Dès décembre 1999, lorsque je débarquai au Conseil national, c’est en particulier sur le dossier des addictions que le passage de l’engagement professionnel à la politique institutionnelle présenta les plus graves dissonances. Mais il ne fut plus question d’une approche spécifique pour les femmes. Nous sortions d’une période troublée. Dans les années 90, les centres d’aide aux personnes concernées par l’addiction en Suisse romande étaient inquiets et désemparés, dans une situation de relative impuissance face aux scènes ouvertes du Platzspitz ou du Letten à Zurich. Des collègues en plein désarroi s’y rendaient pour tenter de rapatrier les jeunes de leur région. On dénombrait 450 morts d’overdose par année et la moitié des consommateurs et consommatrices étaient infectées par le virus du sida. Quand, à Genève, la Doctoresse Annie Mino lança un programme de prescription médicale d’héroïne, nous avons jugé cette initiative salutaire mais téméraire, et personne n’aurait parié un franc sur les chances que cette approche gagne la Suisse entière. C’est pourtant une femme politique en la personne de la conseillère fédérale Ruth Dreifuss (mais pas seulement), qui déclencha une quasi-révolution. Elle entreprit le voyage de Zurich et les paroles qu’elle prononça à la suite de son immersion au Letten eurent une portée considérable. Des portes s’ouvrirent pour des aménagements sanitaires immédiats et pour des mesures à long terme en matière de réduction des risques. Le parcours personnel de Ruth Dreifuss est d’ailleurs une illustration de la dualité qui devrait toujours exister entre la politique institutionnelle et l’engagement militant. En effet, après avoir quitté sa fonction en 2003, elle devint membre, puis présidente, de la « Global Commission » pour une politique de régulation des stupéfiants.5
Grâce à son engagement, le Conseil fédéral avança avec « détermination et humilité » selon les termes de l’époque, sur la révision de la Loi sur les stupéfiants, laquelle consacrait la politique des quatre piliers et devait instaurer un marché régulé du cannabis. En 2003, soit après que Ruth Dreifuss eut quitté le Conseil fédéral, désignée rapporteurteuse de la Commission qui avait examiné le projet, je fus soudain confrontée, devant le plenum, à une tempête brutale qui se termina par un refus sec et sonnant d’entrer en matière. Des collègues députés que je jugeais modérés, relayant probablement les attaques des milieux sectaires proches de la scientologie, se lancèrent dans des diatribes d’une rare violence. Cette «loi scélérate » procédait d’une « distorsion morale et intellectuelle ». À les entendre, shootés dès le matin avant d’aller à l’école, les jeunes étaient destinés à devenir « des épaves » ! Interdire et renforcer la répression était pour eux la seule voie possible, alors qu’ils venaient de voter la légalisation de l’absinthe, une «valeur agricole et historique » capable de « créer une image dynamique et positive d’une région » 6. Pendant ce temps, hors du Parlement, les cultures de cannabis étaient ravagées, les magasins de chanvre bouclés, et le produit, importé sans contrôle, retrouvait sa place sur le marché noir, enrichissant les trafiquants.

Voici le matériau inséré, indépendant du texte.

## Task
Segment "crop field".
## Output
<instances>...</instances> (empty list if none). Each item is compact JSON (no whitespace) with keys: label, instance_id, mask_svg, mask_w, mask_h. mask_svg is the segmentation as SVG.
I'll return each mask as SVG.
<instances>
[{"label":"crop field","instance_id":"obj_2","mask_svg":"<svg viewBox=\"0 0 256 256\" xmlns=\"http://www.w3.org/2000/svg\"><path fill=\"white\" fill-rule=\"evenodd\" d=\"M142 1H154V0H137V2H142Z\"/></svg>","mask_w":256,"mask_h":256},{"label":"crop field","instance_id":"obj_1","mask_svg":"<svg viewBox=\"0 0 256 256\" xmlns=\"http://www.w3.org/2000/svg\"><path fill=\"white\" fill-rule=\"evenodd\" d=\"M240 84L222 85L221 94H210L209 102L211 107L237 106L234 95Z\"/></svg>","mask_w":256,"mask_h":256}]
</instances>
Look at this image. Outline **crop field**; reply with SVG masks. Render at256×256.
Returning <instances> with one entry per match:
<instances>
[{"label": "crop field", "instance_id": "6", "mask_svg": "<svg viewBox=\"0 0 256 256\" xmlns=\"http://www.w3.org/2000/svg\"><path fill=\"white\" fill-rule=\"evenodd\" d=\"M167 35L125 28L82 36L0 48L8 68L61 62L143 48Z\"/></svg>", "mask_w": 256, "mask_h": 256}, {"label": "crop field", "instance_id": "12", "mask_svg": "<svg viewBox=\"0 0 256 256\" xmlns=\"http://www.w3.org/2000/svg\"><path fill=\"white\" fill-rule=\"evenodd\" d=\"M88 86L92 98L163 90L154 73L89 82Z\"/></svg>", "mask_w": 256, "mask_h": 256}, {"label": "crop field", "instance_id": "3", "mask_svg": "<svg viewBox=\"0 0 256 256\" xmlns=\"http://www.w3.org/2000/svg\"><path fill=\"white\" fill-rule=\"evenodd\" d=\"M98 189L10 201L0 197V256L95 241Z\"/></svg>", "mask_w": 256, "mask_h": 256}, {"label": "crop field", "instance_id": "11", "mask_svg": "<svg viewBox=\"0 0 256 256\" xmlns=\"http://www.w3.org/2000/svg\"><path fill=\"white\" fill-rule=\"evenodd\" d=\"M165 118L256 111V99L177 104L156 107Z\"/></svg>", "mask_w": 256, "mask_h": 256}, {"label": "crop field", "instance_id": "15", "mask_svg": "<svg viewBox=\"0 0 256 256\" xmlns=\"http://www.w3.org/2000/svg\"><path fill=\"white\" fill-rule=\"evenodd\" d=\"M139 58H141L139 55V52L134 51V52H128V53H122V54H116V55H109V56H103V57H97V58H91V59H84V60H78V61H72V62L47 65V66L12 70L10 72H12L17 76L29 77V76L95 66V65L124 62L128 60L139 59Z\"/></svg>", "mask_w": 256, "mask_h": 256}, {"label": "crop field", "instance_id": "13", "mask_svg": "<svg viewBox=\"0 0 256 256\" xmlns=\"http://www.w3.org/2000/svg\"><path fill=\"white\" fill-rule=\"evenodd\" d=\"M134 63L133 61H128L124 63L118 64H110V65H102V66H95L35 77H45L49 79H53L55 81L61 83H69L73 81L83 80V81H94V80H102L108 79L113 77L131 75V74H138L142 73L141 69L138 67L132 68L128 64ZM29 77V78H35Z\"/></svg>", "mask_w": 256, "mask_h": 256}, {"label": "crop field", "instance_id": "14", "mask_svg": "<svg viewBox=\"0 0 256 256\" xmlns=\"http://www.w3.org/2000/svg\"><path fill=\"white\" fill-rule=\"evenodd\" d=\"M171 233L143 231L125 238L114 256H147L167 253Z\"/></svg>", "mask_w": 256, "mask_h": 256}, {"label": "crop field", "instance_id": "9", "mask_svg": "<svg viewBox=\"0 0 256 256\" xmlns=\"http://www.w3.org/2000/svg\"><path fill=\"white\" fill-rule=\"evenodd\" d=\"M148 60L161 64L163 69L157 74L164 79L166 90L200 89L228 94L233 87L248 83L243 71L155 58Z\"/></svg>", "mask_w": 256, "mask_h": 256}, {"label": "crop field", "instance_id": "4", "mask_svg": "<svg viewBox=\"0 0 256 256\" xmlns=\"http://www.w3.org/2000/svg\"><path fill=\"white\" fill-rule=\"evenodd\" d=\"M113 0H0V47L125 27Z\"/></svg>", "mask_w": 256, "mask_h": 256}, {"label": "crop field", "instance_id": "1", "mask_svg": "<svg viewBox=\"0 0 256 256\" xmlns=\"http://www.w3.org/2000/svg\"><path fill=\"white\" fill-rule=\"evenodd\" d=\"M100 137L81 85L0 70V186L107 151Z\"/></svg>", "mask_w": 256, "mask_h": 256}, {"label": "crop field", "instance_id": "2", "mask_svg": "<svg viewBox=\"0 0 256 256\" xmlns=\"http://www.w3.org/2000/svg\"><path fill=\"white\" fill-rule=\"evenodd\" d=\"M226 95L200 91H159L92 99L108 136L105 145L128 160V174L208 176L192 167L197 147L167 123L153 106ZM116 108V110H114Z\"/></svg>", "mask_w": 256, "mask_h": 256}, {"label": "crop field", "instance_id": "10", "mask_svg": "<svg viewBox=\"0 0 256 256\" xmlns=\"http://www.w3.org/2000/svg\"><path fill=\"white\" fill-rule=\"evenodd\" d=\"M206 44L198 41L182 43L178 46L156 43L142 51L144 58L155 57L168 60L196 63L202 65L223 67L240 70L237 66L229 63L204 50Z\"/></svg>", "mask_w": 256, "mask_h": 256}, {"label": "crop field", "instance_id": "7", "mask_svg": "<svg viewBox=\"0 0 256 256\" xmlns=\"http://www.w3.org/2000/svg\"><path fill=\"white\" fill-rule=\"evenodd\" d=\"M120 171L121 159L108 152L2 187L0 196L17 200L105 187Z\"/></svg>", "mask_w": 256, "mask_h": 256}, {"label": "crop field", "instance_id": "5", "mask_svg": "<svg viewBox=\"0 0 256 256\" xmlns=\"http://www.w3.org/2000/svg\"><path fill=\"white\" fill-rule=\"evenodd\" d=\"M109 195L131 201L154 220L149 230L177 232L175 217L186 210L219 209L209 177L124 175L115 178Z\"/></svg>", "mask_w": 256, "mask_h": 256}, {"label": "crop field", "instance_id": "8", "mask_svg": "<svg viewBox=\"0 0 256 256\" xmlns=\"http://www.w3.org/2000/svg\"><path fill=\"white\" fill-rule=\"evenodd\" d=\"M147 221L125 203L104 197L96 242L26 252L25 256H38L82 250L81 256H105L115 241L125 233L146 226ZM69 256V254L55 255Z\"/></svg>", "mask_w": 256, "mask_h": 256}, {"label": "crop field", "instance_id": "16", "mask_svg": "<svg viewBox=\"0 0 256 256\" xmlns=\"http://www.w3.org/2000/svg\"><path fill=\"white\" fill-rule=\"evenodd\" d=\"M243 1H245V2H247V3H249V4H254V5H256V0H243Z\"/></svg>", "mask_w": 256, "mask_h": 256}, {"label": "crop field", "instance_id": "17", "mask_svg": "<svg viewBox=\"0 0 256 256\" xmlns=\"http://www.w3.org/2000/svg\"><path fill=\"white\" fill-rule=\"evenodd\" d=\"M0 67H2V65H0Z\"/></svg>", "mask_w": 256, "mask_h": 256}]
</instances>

Idéologique, irrationnelle et incohérente, cette attitude viscérale de refus a bloqué, pratiquement jusqu’à aujourd’hui, l’avancée vers une politique des addictions rationnelle et cohérente. Ce coup d’arrêt législatif pose toutefois une question de portée générale, peut-être politiquement incorrecte, que je soulève en conclusion : celle de l’importance et du poids de la loi par rapport à l’engagement professionnel au quotidien. Son absence ou son inadéquation permet parfois des avancées à bas bruit, incite à des pratiques novatrices susceptibles de s’établir durablement. La pionnière Annie Mino en avait donné en quelque sorte la démonstration. Parfois, il semble qu’on peut se passer d’une loi. Mais pas d’une politique.